● **Work task**
Excluding any images, copy all of the lines below precisely as written.

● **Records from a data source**
========================================================================
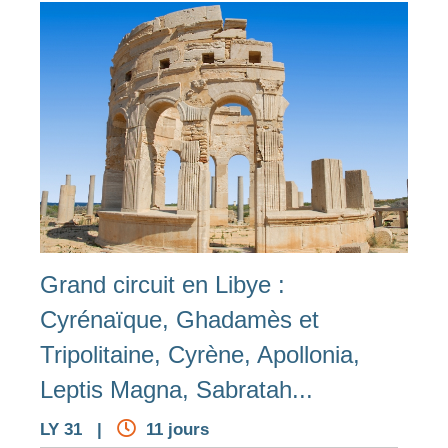
Grand circuit en Libye :
Cyrénaïque, Ghadamès et
Tripolitaine, Cyrène, Apollonia,
Leptis Magna, Sabratah...
LY 31 |
11 jours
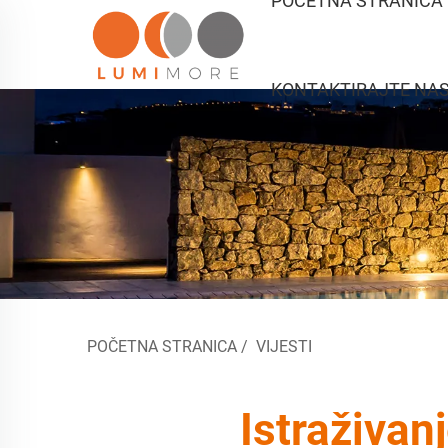
POČETNA STRANICA
KONTAKTIRAJTE NA
POČETNA STRANICA
/
VIJESTI
Istraživan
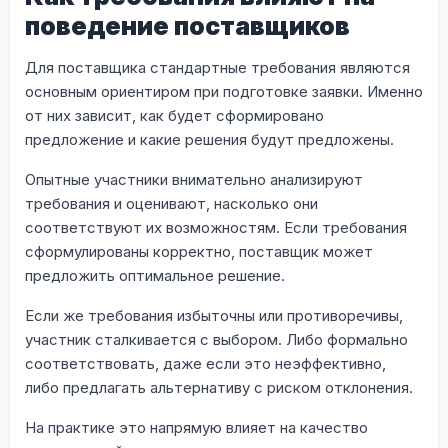
поведение поставщиков
Для поставщика стандартные требования являются
основным ориентиром при подготовке заявки. Именно
от них зависит, как будет сформировано
предложение и какие решения будут предложены.
Опытные участники внимательно анализируют
требования и оценивают, насколько они
соответствуют их возможностям. Если требования
сформулированы корректно, поставщик может
предложить оптимальное решение.
Если же требования избыточны или противоречивы,
участник сталкивается с выбором. Либо формально
соответствовать, даже если это неэффективно,
либо предлагать альтернативу с риском отклонения.
На практике это напрямую влияет на качество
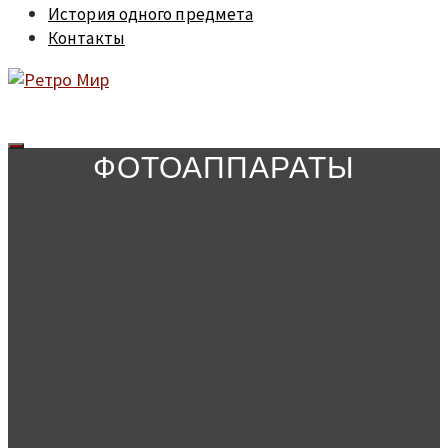
История одного предмета
Контакты
ФОТОАППАРАТЫ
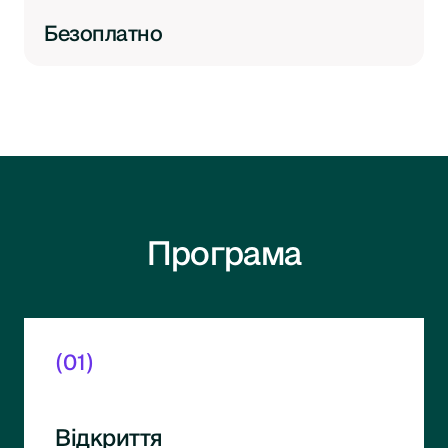
Безоплатно
Програма
(01)
Відкриття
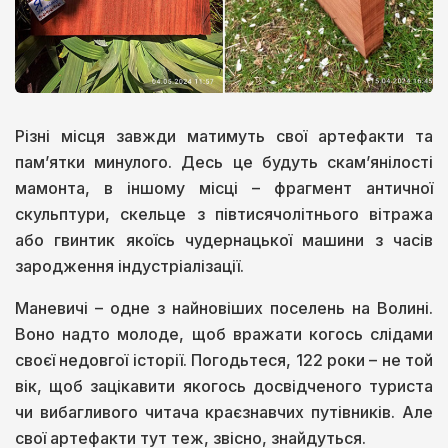
Різні місця завжди матимуть свої артефакти та
пам’ятки минулого. Десь це будуть скам’янілості
мамонта, в іншому місці – фрагмент античної
скульптури, скельце з півтисячолітнього вітража
або гвинтик якоїсь чудернацької машини з часів
зародження індустріалізації.
Маневичі – одне з найновіших поселень на Волині.
Воно надто молоде, щоб вражати когось слідами
своєї недовгої історії. Погодьтеся, 122 роки – не той
вік, щоб зацікавити якогось досвідченого туриста
чи вибагливого читача краєзнавчих путівників. Але
свої артефакти тут теж, звісно, знайдуться.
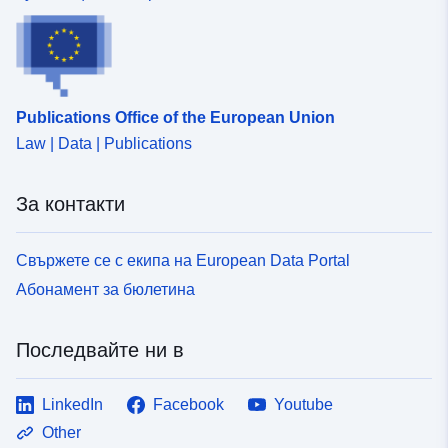
Publications Office of the European Union
Law | Data | Publications
За контакти
Свържете се с екипа на European Data Portal
Абонамент за бюлетина
Последвайте ни в
LinkedIn
Facebook
Youtube
Other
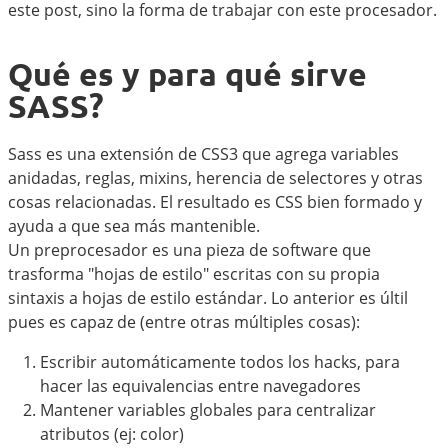
este post, sino la forma de trabajar con este procesador.
Qué es y para qué sirve
SASS?
Sass es una extensión de CSS3 que agrega variables
anidadas, reglas, mixins, herencia de selectores y otras
cosas relacionadas. El resultado es CSS bien formado y
ayuda a que sea más mantenible.
Un preprocesador es una pieza de software que
trasforma "hojas de estilo" escritas con su propia
sintaxis a hojas de estilo estándar. Lo anterior es últil
pues es capaz de (entre otras múltiples cosas):
Escribir automáticamente todos los hacks, para
hacer las equivalencias entre navegadores
Mantener variables globales para centralizar
atributos (ej: color)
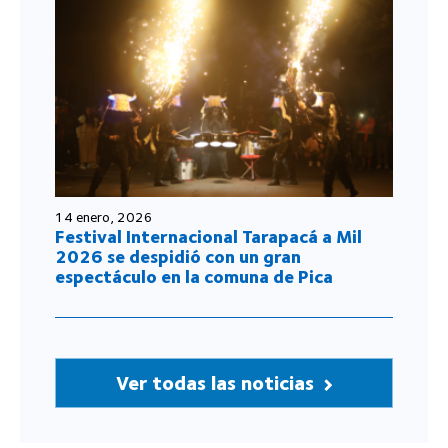
14 enero, 2026
Festival Internacional Tarapacá a Mil
2026 se despidió con un gran
espectáculo en la comuna de Pica
Ver todas las noticias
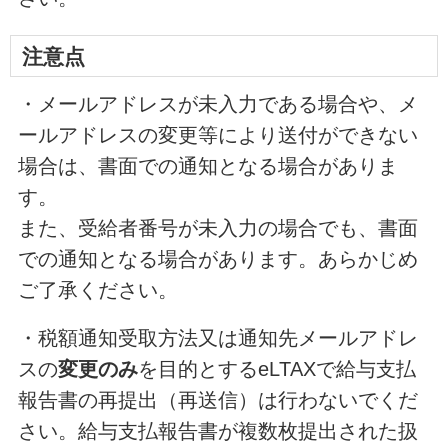
注意点
・メールアドレスが未入力である場合や、メ
ールアドレスの変更等により送付ができない
場合は、書面での通知となる場合がありま
す。
また、受給者番号が未入力の場合でも、書面
での通知となる場合があります。あらかじめ
ご了承ください。
・税額通知受取方法又は通知先メールアドレ
スの
変更のみ
を目的とするeLTAXで給与支払
報告書の再提出（再送信）は行わないでくだ
さい。給与支払報告書が複数枚提出された扱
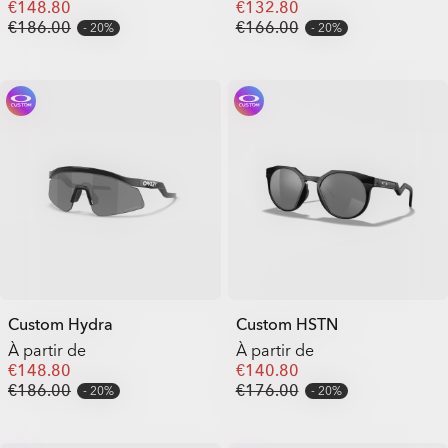
€148.80
€132.80
€186.00
€166.00
20%
20%
Custom Hydra
Custom HSTN
À partir de
À partir de
€148.80
€140.80
€186.00
€176.00
20%
20%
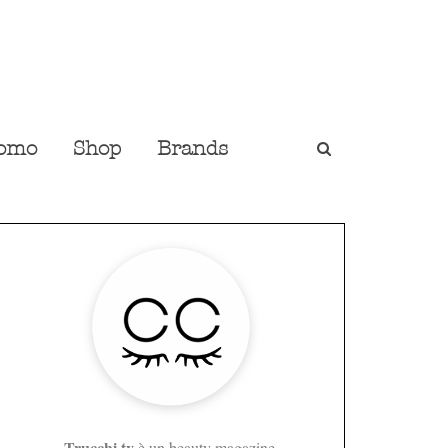
omo
Shop
Brands
Trucchi.tv
è un beauty magazine,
========================================================================
● **Answer for this exercise**
Grand circuit en Libye :
Cyrénaïque, Ghadamès et
Tripolitaine, Cyrène, Apollonia,
Leptis Magna, Sabratah...
LY 31 |
11 jours
POČETNA STRANICA
KONTAKTIRAJTE NA
POČETNA STRANICA
/
VIJESTI
Istraživan
поведение поставщиков
Для поставщика стандартные требования являются
основным ориентиром при подготовке заявки. Именно
от них зависит, как будет сформировано
предложение и какие решения будут предложены.
Опытные участники внимательно анализируют
требования и оценивают, насколько они
соответствуют их возможностям. Если требования
сформулированы корректно, поставщик может
предложить оптимальное решение.
Если же требования избыточны или противоречивы,
участник сталкивается с выбором. Либо формально
соответствовать, даже если это неэффективно,
либо предлагать альтернативу с риском отклонения.
На практике это напрямую влияет на качество
История одного предмета
Контакты
ФОТОАППАРАТЫ
Безоплатно
Програма
(01)
Відкриття
Різні місця завжди матимуть свої артефакти та
пам’ятки минулого. Десь це будуть скам’янілості
мамонта, в іншому місці – фрагмент античної
скульптури, скельце з півтисячолітнього вітража
або гвинтик якоїсь чудернацької машини з часів
зародження індустріалізації.
Маневичі – одне з найновіших поселень на Волині.
Воно надто молоде, щоб вражати когось слідами
своєї недовгої історії. Погодьтеся, 122 роки – не той
вік, щоб зацікавити якогось досвідченого туриста
чи вибагливого читача краєзнавчих путівників. Але
свої артефакти тут теж, звісно, знайдуться.
Publications Office of the European Union
Law | Data | Publications
За контакти
Свържете се с екипа на European Data Portal
Абонамент за бюлетина
Последвайте ни в
LinkedIn
Facebook
Youtube
Other
este post, sino la forma de trabajar con este procesador.
Qué es y para qué sirve
SASS?
Sass es una extensión de CSS3 que agrega variables
anidadas, reglas, mixins, herencia de selectores y otras
cosas relacionadas. El resultado es CSS bien formado y
ayuda a que sea más mantenible.
Un preprocesador es una pieza de software que
trasforma "hojas de estilo" escritas con su propia
sintaxis a hojas de estilo estándar. Lo anterior es últil
pues es capaz de (entre otras múltiples cosas):
Escribir automáticamente todos los hacks, para
hacer las equivalencias entre navegadores
Mantener variables globales para centralizar
atributos (ej: color)
14 enero, 2026
Festival Internacional Tarapacá a Mil
2026 se despidió con un gran
espectáculo en la comuna de Pica
Ver todas las noticias
注意点
・メールアドレスが未入力である場合や、メ
ールアドレスの変更等により送付ができない
場合は、書面での通知となる場合がありま
す。
また、受給者番号が未入力の場合でも、書面
での通知となる場合があります。あらかじめ
ご了承ください。
・税額通知受取方法又は通知先メールアドレ
スの
変更のみ
を目的とするeLTAXで給与支払
報告書の再提出（再送信）は行わないでくだ
さい。給与支払報告書が複数枚提出された扱
€148.80
€132.80
€186.00
€166.00
20%
20%
Custom Hydra
Custom HSTN
À partir de
À partir de
€148.80
€140.80
€186.00
€176.00
20%
20%
omo
Shop
Brands
Trucchi.tv
è un beauty magazine,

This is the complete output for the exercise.